I have to send your death certificate to Northwest Airlines to get a refund for the tickets you and I didn’t use. I remember the flight to Minnesota. You slept next to me stretched out across the seats. We sat in the back to be away from people. I was afraid someone would get you sick. You didn’t want to wear your mask because it was uncomfortable, so I said okay. I bought you all of those Star Wars activities books right before we left. You liked doing the word find puzzles. Do you remember the ones that I made for you on the computer with the names of all of your cousins hidden in it? That was fun. You were really good at that and hospital bingo. I am sorry I didn’t let you call in to tell your joke. The honest truth was that I didn’t understand it. But it made you laugh and that made me laugh and I should have had you call it in. Oh well.
I am a little sleepy now and I think I’ll curl up and take a nap. We have your bears, the mommy and baby ones that we bought at Pottery Barn Kids, and your blanket and your Henry pillow on our bed. Mom and I each grab something to hold on to when we go to bed. I think I’ll hold the mommy bear. You know I wish I was holding you.
I love you.
Dad
p.s. I just thought of two things that we found so funny over the years. You did a great job doing different voices—and you were never grumpy or boring.
“You must be grumpy.”
Snow White to Grumpy
“Spongebob, can you keep it down, I’m trying to be boring.” Spongebob, imitating Squidward
October 3, 2006
Dear Henry,
Okay, the weirdest thing happened on Yom Kippur. I dropped everyone off at Adas [our synagogue] and then parked down Porter Street right on the edge of Rock Creek Park. When we were walking back down the street after services, I explained to Jack that I really like that we go to synagogue in the city.

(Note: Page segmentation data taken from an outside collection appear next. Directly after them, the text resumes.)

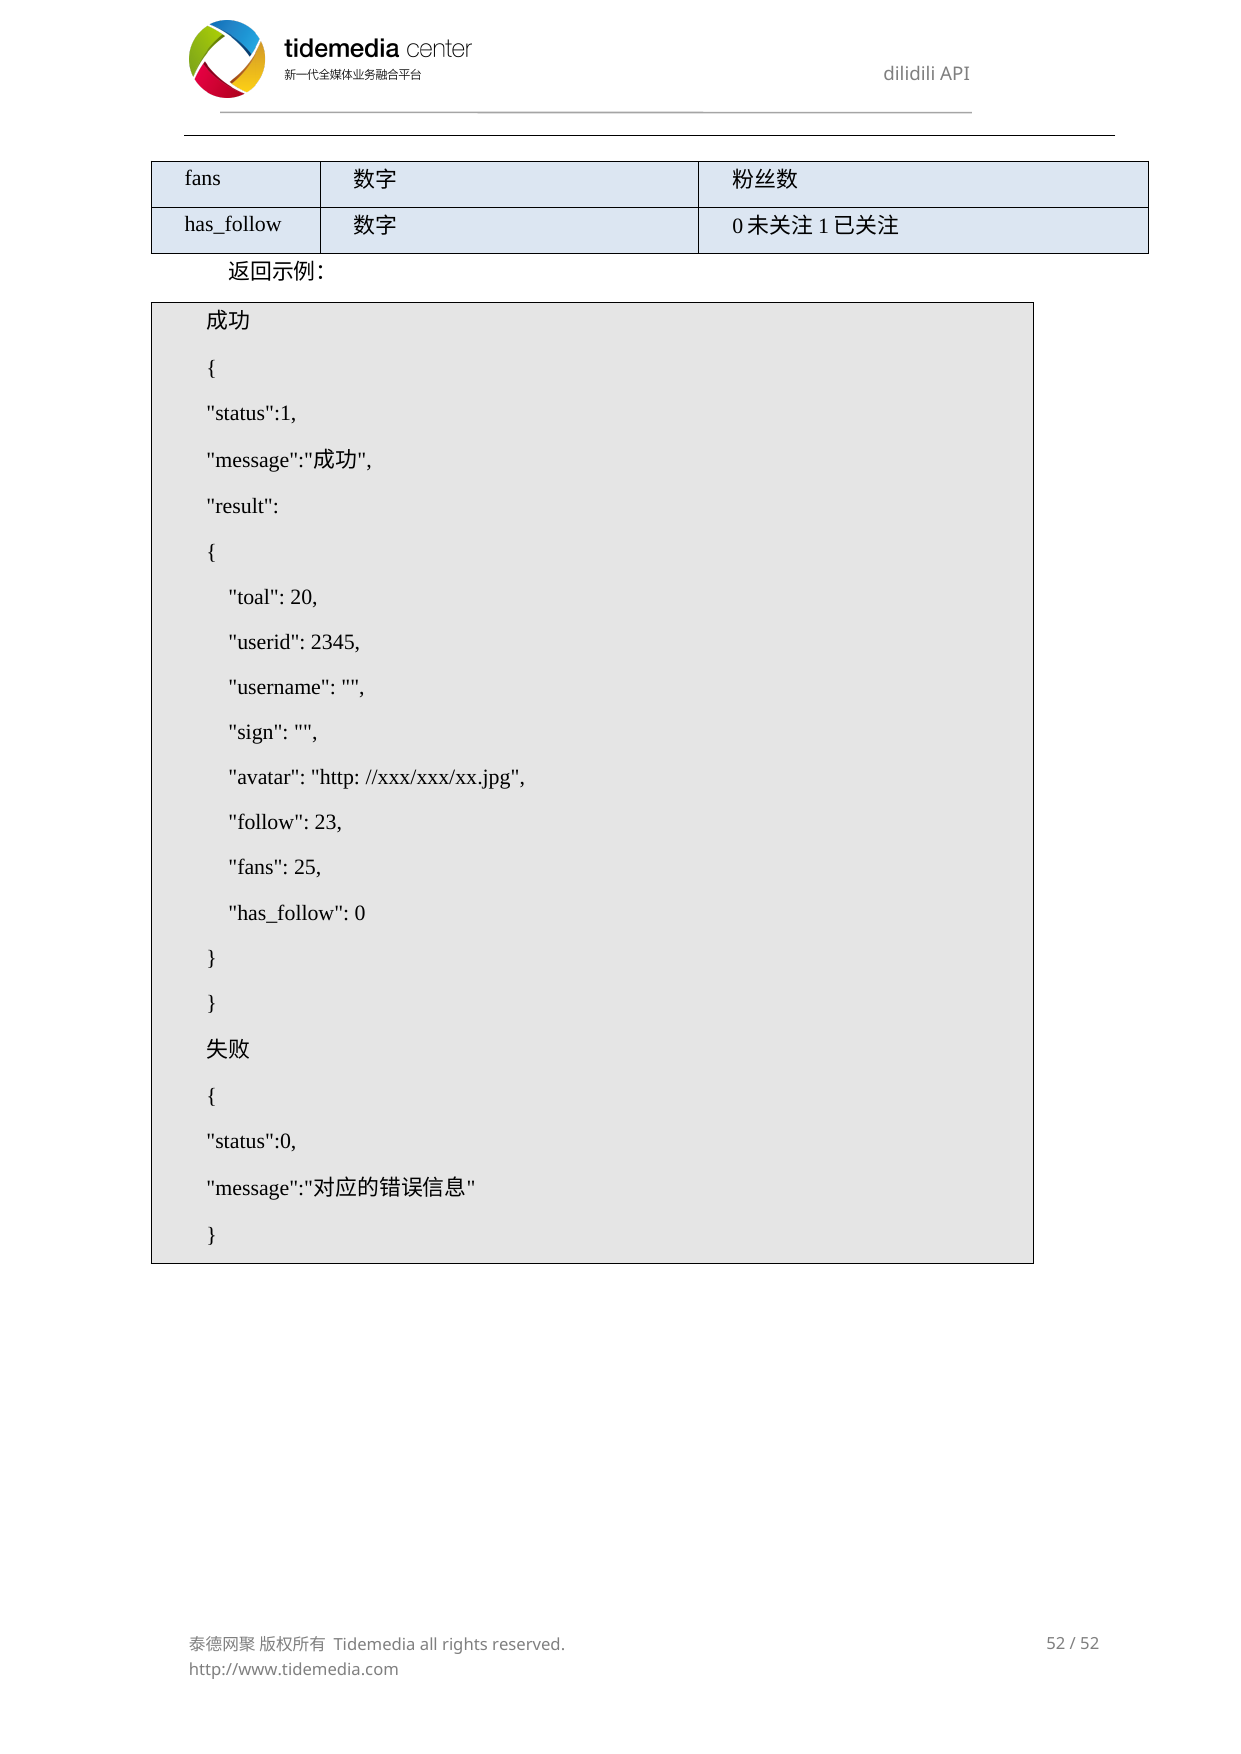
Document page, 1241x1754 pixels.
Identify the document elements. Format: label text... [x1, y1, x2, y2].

table_cell 0未关注 1已关注 [699, 208, 1148, 253]
table_cell 数字 [321, 162, 698, 207]
table_cell 粉丝数 [699, 162, 1148, 207]
picture [184, 17, 492, 103]
table_header 成功 { "status":1, "message":"成功", "result": { "toal": 20, "userid": 2345, "username": "", "sign": "", "avatar": "http: //xxx/xxx/xx.jpg", "follow": 23, "fans": 25, "has_follow": 0 } } 失败 { "status":0, "message":"对应的错误信息" } [152, 303, 1033, 1263]
table_cell 数字 [321, 208, 698, 253]
text 返回示例： [184, 254, 1115, 286]
table_cell has_follow [152, 208, 320, 253]
table_cell fans [152, 162, 320, 207]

One of my favorite things to do for the High Holidays is to crush acorns. Shoes with a hard heel (which I never really wear the rest of the year) are my weapon of choice for all of the acorns that fall out of oak trees that line the streets here in DC. I love stomping those suckers.
When we got to the car, I opened up t
he door and Jack said there was a bird in the car. I looked and sure enough there was a little bird with a yellow belly and grey feathers on his wings. I opened the other door and the sun roof so he’d fly out. Instead of flying out, he flew from the back of the car straight into the inside of the windshield. He then positioned himself on the dashboard and closed his eyes. Everyone thought he was sleeping. It was way too fast for me. I thought that he was pretending to be asleep so we’d leave him alone.
I asked Jack what kind of bird he was and of course Jack told me exactly what kind of bird he was. A finch. I had no clue. Thank god for Jack.
I took an umbrella we had in the car and tried to nudge the finch out. He opened his eyes but had no interest in taking off. I softly prodded him a bit more but he wasn’t budging. Finally, I snaked the umbrella under him and he had no choice but to stand on the umbrella. I brought him out of the car and he just stood there on the umbrella with no intention of flying away. I brought him close so everyone could check him out. He was really beautiful. There was no sign that he was hurt or that his wings were injured.
I gently stroked his feathers. Joe not-so-gently poked him. He stayed put.
I said that I was sure the bird was you. Mom said that was doubtful ’cause she is sure you are a praying mantis. I wanted to take him home since he didn’t seem to want to be away from us. No one thought that was a good idea. I always think that when we have an interesting or close call with nature, you are somehow involved.
Finally I placed him up on a stone wall away from the road. He stood there for a second and then flew up into a tree. It was the strangest thing.